Many online artwork stores provide some outstanding examples of modern day triptychs. Look for categories like "Three Piece Paintings." Let's consider the different types.
In many triptychs, as in the featured image for this article, the three paintings are alike but slightly different. That produces an impact not achieved by one work alone. If you think of Andy Warhol paintings, one soup can was interesting enough, but several in series worked even better.
Another type is the single image broken into parts, just like with Monet. Besides being easier to ship and handle than a full scale artwork, the broken painting is arresting for its mosaic like design. Our eye wanders from panel to panel, the space between the images offering relief, making each part stand out or "pop".
The last common type is the collection, where a theme like Hollywood is brought to life. An example might be one part Marilyn Monroe, one part Bette Davis, and one part Lauren Bacall. If you don't find a packaged triptych that you like, think of doing your own.
Some companies offer wall hangings and frescoes suitable for a dynamic three piece installation. Through their partners they sell a wide range of vintage posters and art posters. As well as a selection of framed art prints. Speaking of which, there is another outlet you should be familiar with.

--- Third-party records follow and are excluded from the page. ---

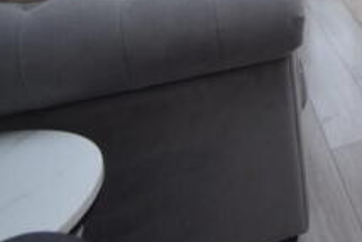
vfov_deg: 25.3
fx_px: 463
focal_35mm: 46
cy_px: -72
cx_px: 500
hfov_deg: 30.6
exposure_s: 1/125
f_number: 5.6
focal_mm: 10
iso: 400
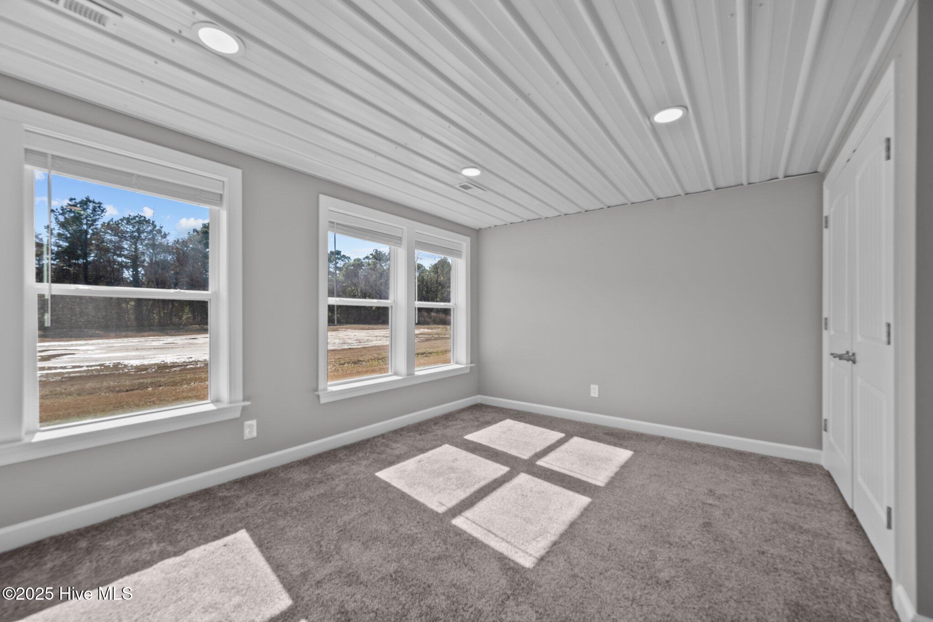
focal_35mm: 14
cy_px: 311
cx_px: 466
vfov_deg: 81.2
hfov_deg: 104.3
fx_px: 363
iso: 320
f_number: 7.1
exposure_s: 1/50
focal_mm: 14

Museum stores are a natural place to look for studio prints and other suitable material. I noted that Japanese digital reproduction prints are the same paper size, making them ideal for any room needing an Asian accent triptych.
You can also look for a wide selection of tin signs that could be made into a highly creative triptych, perhaps for the garage. No frames needed. Motor oil signs, Route 66 signs, and automobile manufacturer signs could liven up your garage or work space with a three piece installation.

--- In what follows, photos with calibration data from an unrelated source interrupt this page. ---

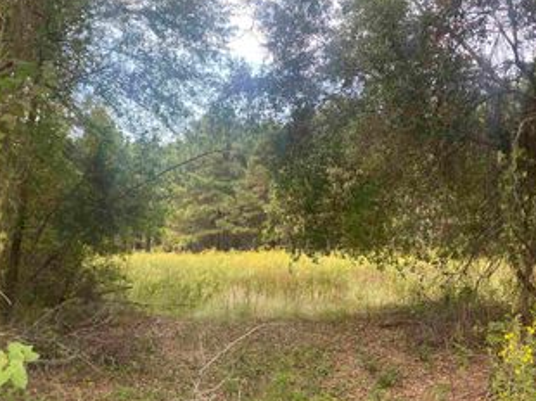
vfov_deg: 34.3
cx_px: 275
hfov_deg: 44.8
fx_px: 650
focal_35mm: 42
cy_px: 191
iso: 32
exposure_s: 1/215
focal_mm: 4.25
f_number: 1.8
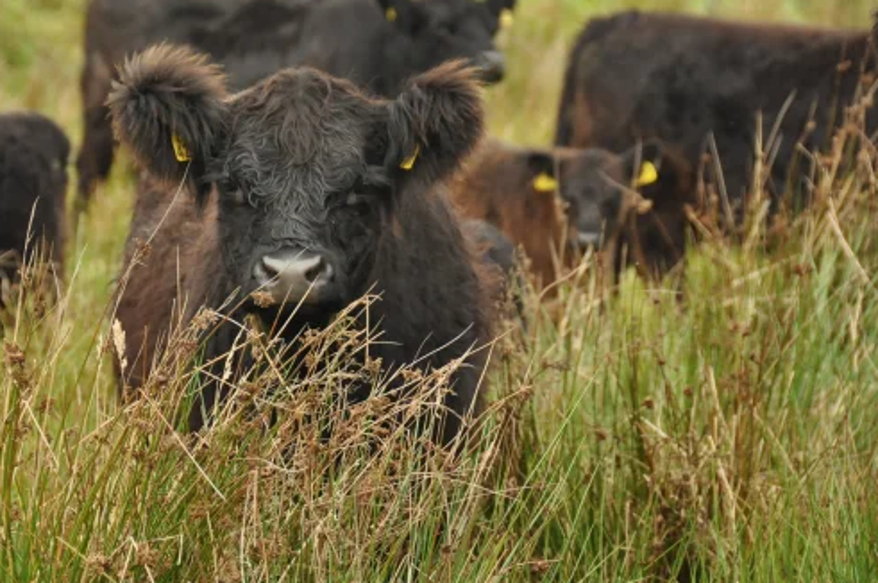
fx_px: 5358
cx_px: 361
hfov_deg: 9.4
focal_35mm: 220
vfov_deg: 6.2
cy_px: 307
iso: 1000
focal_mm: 120
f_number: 5.3
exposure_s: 1/400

What else? Don't pick something too dark. Most people like their rooms bright and airy and artwork should stay that same way. Key the art to the room's mood and purpose if you like. Kitchens might inspire food themes, children's rooms fantasy characters, action scenes for activity rooms, tranquil art for bedrooms and so on.

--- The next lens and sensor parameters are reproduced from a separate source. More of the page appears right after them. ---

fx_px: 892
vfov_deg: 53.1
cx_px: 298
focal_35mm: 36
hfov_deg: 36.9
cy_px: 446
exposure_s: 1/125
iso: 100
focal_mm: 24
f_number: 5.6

Now, what about the installation? There's an art to placing art. Among the notable points, if possible, install your work above a fireplace, sofa, headboard, or dining table. Museums say eye level height works best. 4'9" to 5'0" is a good target. A triptych, by the way, doesn't have to have all its parts at the same level. Something more dynamic happens if you stagger pieces at different heights.
In summary, look around for artwork that inspires you in thirds. You might be surprised at what life offers you, one piece at a time.